Your objective | Give the lines below again exactly, starting with the line that holds "wrist: (173, 300)" and going on through the line that holds "index tip: (1151, 1144)".

Records provided |
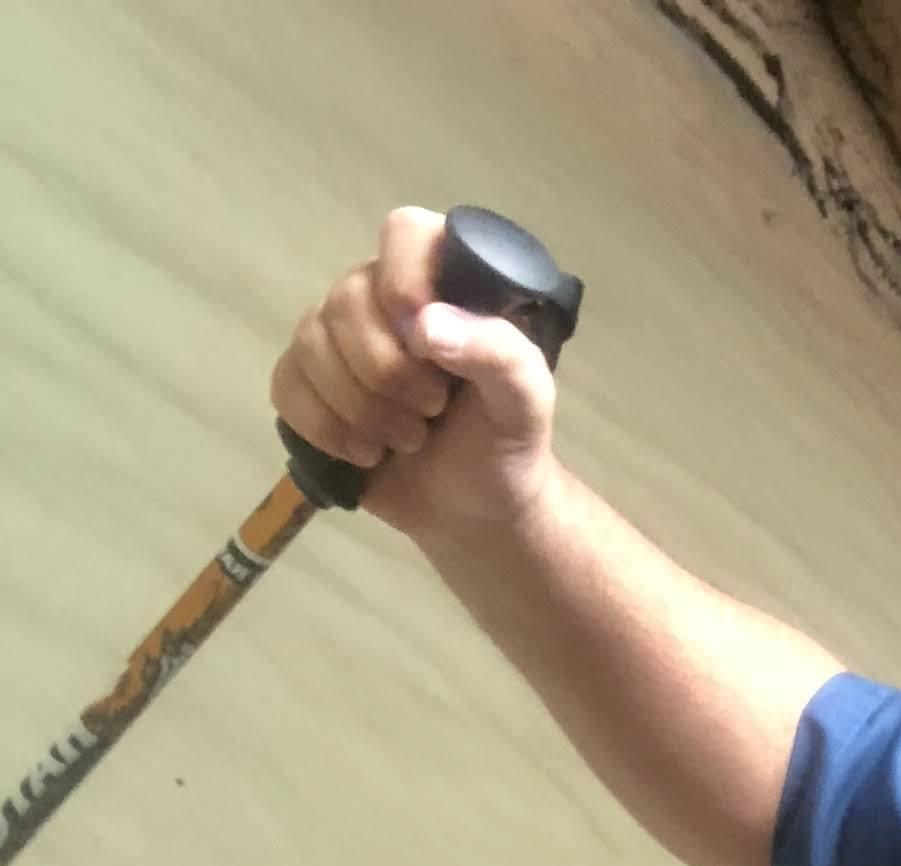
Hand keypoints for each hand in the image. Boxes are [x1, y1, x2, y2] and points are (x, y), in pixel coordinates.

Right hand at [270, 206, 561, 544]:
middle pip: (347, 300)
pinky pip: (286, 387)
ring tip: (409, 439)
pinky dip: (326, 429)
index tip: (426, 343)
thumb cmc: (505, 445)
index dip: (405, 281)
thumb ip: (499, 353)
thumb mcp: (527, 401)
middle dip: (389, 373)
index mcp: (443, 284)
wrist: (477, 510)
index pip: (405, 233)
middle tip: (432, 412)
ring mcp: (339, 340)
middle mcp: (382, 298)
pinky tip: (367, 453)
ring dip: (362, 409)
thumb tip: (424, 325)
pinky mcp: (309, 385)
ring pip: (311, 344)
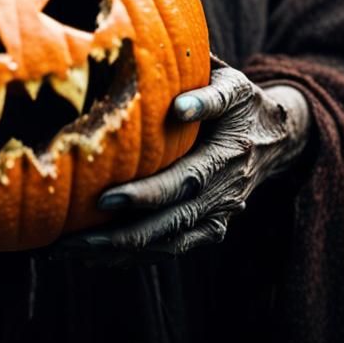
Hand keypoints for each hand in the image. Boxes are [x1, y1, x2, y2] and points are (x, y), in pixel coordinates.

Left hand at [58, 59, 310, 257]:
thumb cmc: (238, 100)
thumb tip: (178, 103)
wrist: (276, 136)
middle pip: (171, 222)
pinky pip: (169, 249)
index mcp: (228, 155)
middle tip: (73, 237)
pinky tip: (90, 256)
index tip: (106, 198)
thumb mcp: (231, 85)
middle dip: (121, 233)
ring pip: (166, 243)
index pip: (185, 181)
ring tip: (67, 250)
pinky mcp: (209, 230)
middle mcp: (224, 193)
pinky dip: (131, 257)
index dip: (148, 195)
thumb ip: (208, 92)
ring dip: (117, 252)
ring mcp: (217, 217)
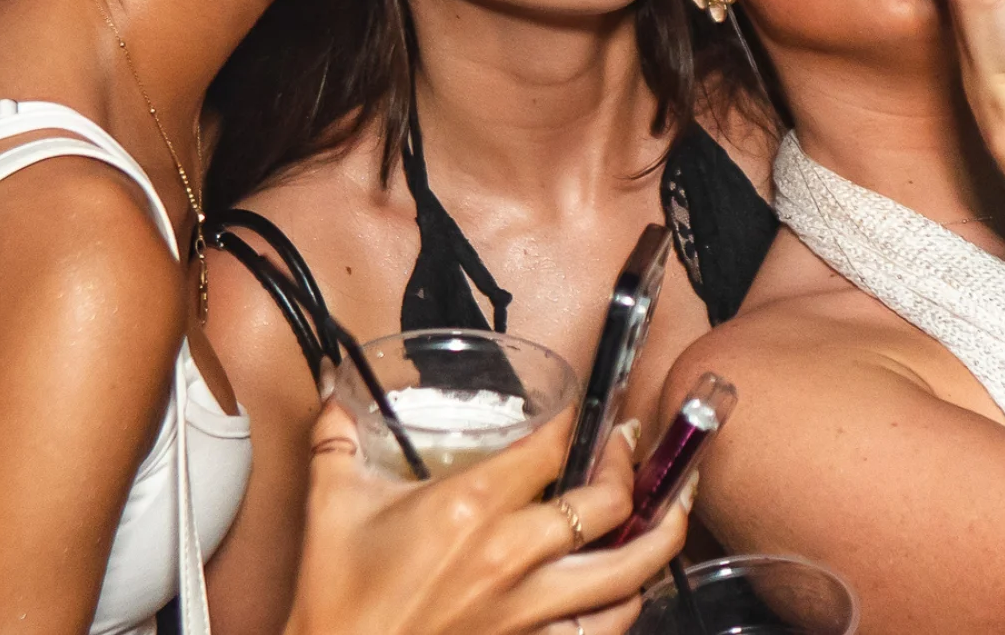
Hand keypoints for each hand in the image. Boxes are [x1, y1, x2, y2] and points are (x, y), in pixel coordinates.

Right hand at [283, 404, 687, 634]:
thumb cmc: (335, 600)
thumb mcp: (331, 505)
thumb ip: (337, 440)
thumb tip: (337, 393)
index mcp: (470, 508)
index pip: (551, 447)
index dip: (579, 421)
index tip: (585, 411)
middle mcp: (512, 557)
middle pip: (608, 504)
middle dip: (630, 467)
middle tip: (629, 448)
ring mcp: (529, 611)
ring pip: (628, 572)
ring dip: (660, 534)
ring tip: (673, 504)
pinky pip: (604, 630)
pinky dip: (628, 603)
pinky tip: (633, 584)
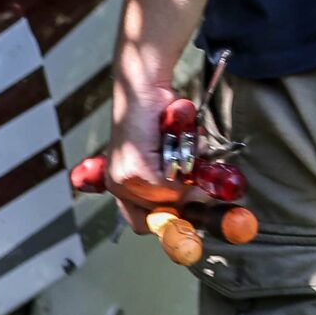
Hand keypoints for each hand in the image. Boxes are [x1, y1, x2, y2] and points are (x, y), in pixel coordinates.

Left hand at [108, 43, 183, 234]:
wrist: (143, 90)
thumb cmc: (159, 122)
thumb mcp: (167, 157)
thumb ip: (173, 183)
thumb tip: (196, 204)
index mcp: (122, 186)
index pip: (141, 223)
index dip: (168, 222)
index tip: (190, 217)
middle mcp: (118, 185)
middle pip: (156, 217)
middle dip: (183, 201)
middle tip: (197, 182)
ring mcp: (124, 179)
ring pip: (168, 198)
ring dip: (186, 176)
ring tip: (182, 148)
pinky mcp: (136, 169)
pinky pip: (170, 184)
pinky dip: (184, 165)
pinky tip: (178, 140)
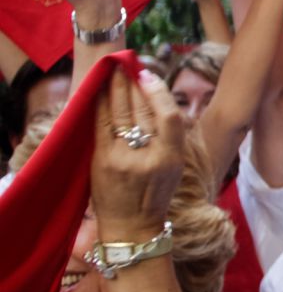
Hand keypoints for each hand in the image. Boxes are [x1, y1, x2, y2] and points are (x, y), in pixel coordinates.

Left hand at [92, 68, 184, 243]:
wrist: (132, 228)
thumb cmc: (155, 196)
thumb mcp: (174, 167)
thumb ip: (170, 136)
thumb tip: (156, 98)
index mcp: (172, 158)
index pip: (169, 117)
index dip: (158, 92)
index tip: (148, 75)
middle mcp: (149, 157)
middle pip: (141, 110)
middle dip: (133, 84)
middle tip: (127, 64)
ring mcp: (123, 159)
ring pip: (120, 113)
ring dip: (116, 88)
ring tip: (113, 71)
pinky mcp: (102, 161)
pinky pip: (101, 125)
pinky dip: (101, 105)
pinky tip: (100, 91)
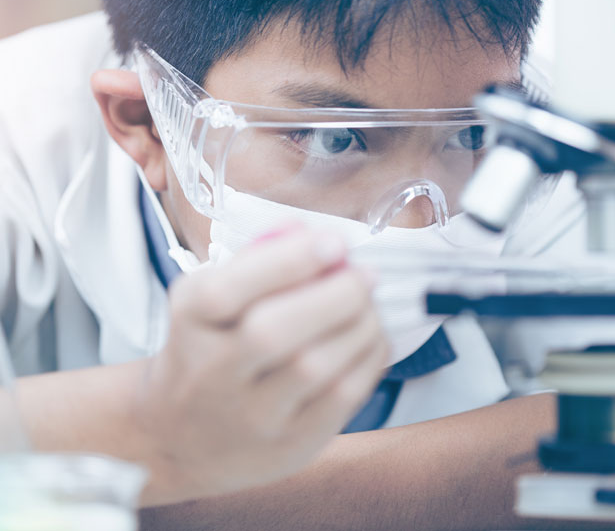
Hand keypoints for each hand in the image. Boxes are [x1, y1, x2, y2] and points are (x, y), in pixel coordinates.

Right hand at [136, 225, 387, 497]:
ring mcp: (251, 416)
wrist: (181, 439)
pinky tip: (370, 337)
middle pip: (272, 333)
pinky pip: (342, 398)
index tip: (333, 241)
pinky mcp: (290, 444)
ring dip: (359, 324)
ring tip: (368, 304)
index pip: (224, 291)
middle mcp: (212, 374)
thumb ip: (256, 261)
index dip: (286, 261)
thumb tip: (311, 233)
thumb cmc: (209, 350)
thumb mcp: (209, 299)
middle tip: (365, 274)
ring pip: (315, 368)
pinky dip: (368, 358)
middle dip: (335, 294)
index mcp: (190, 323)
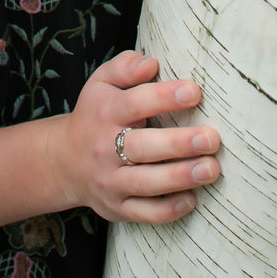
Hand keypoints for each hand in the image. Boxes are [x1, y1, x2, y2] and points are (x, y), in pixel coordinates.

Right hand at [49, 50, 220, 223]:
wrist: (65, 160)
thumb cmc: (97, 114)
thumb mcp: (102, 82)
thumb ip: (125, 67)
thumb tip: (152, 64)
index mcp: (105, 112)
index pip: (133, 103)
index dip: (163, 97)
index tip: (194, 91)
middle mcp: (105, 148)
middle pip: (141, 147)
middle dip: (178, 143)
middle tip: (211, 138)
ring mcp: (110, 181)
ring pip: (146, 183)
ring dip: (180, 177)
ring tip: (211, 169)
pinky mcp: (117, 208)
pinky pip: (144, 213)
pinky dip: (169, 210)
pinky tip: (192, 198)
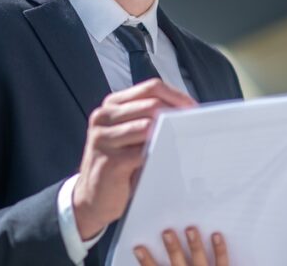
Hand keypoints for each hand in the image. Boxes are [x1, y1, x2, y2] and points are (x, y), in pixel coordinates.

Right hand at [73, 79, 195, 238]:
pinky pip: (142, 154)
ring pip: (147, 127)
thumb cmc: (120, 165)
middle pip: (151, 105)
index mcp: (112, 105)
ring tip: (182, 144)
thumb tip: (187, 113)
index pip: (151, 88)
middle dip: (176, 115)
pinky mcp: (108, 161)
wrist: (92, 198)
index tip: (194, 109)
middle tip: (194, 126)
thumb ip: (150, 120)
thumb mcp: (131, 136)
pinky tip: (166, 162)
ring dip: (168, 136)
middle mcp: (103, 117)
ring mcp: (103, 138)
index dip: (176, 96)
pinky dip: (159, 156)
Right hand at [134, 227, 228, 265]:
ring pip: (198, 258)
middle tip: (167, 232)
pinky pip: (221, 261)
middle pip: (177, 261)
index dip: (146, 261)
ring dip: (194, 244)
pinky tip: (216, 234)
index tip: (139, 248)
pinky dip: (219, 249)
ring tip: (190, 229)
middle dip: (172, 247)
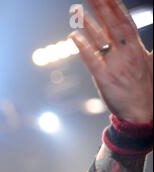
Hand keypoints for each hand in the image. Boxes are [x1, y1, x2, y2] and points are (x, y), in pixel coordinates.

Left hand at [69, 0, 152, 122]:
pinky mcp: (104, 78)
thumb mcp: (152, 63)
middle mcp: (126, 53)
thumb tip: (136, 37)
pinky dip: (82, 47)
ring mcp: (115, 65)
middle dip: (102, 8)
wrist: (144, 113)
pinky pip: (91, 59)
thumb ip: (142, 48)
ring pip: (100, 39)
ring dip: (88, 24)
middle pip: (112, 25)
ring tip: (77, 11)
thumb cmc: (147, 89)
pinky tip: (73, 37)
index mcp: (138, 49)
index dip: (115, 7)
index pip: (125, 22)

--

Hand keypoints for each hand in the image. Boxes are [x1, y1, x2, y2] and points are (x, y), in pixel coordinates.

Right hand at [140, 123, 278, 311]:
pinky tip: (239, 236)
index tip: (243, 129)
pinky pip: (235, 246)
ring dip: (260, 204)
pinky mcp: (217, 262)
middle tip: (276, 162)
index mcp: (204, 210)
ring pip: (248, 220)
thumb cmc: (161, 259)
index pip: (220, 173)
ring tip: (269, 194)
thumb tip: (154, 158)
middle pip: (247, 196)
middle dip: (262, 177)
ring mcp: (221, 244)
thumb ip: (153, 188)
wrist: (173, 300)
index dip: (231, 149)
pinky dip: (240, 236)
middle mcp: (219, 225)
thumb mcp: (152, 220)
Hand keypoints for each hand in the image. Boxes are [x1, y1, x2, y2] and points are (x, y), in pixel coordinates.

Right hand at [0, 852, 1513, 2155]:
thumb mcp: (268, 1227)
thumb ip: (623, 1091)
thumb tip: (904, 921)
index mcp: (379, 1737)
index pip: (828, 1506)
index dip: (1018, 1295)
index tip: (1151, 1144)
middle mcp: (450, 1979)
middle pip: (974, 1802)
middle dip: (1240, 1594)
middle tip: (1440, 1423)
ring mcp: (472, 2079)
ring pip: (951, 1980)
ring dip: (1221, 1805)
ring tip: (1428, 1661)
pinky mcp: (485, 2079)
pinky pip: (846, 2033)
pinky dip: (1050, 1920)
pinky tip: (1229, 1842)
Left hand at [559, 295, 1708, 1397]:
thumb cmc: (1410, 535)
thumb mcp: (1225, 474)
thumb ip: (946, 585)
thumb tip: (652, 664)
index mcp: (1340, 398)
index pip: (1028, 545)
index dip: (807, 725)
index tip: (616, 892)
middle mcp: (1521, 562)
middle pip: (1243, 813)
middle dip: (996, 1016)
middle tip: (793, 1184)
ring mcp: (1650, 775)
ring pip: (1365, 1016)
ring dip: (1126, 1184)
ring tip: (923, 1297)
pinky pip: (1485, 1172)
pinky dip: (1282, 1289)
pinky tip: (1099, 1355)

* * *

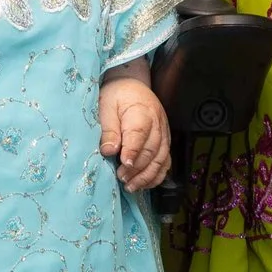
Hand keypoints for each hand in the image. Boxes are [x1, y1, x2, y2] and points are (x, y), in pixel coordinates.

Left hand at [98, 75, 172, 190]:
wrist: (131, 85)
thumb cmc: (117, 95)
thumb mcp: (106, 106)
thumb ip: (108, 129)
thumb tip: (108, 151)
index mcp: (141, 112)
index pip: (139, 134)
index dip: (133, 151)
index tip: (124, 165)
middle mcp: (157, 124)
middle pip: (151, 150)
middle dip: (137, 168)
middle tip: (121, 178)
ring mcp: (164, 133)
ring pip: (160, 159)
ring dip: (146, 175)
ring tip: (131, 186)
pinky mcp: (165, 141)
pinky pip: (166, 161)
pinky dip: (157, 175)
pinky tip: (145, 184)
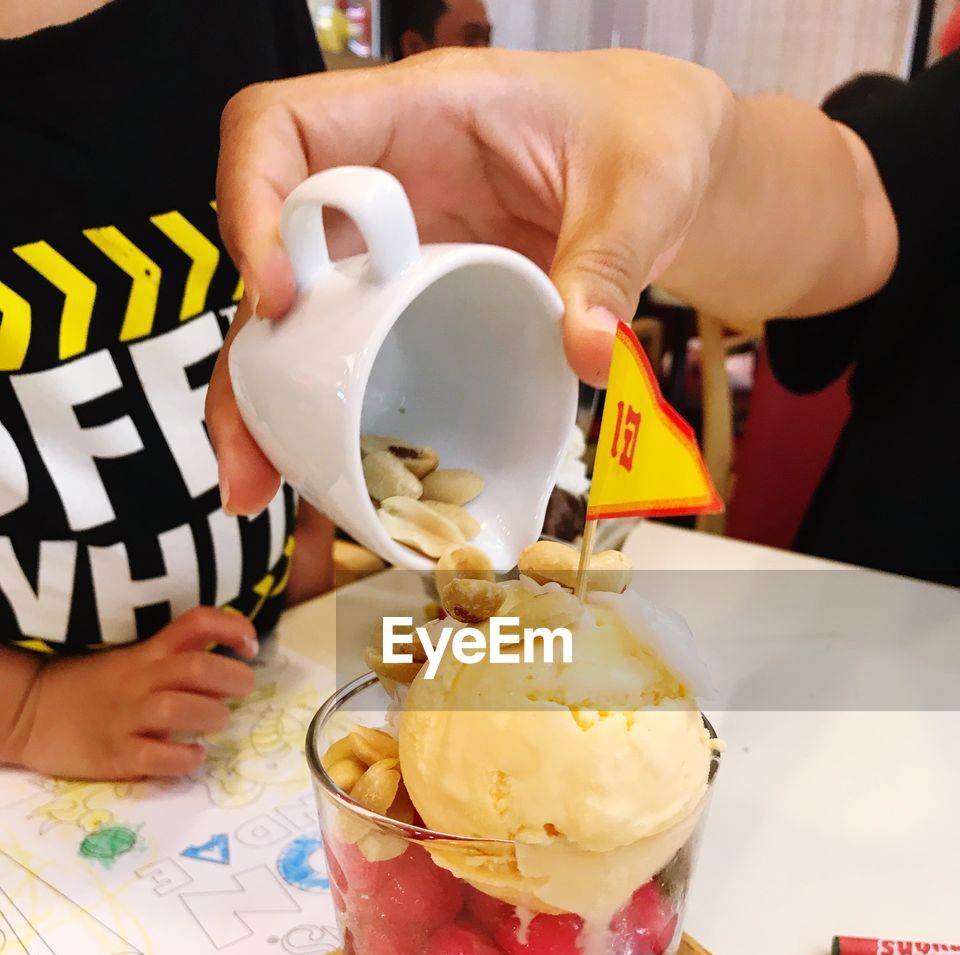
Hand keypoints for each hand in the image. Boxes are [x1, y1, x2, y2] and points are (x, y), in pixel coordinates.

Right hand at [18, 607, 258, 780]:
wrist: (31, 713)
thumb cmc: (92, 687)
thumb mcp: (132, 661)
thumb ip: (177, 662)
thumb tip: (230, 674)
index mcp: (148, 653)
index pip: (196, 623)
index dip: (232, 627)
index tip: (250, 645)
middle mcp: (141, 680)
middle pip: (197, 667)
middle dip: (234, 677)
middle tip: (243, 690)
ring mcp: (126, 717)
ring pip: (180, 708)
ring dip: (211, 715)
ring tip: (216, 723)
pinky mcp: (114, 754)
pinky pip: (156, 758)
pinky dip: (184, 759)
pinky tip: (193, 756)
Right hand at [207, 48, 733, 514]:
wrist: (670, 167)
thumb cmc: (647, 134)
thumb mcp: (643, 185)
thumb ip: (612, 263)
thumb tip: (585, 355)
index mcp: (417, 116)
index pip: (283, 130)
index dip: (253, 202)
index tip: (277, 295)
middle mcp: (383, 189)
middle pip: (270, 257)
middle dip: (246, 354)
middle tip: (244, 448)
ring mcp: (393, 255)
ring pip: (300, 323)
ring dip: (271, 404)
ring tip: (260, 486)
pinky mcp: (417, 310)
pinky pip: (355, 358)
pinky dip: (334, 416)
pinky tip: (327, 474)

Output for this task |
wrist: (173, 300)
index dip: (231, 149)
pinky dip: (240, 236)
middle mcp: (219, 225)
thumb mcp: (152, 220)
Hand keypoints for each hand in the image. Boxes are [x1, y1, x2, y2] and points are (x, y), in pixel coordinates.

Right hand at [0, 852, 1513, 2155]:
thumb mcp: (268, 1227)
thumb ip: (623, 1091)
thumb tip: (904, 921)
index mcp: (379, 1737)
index pip: (828, 1506)
index dip: (1018, 1295)
index tip: (1151, 1144)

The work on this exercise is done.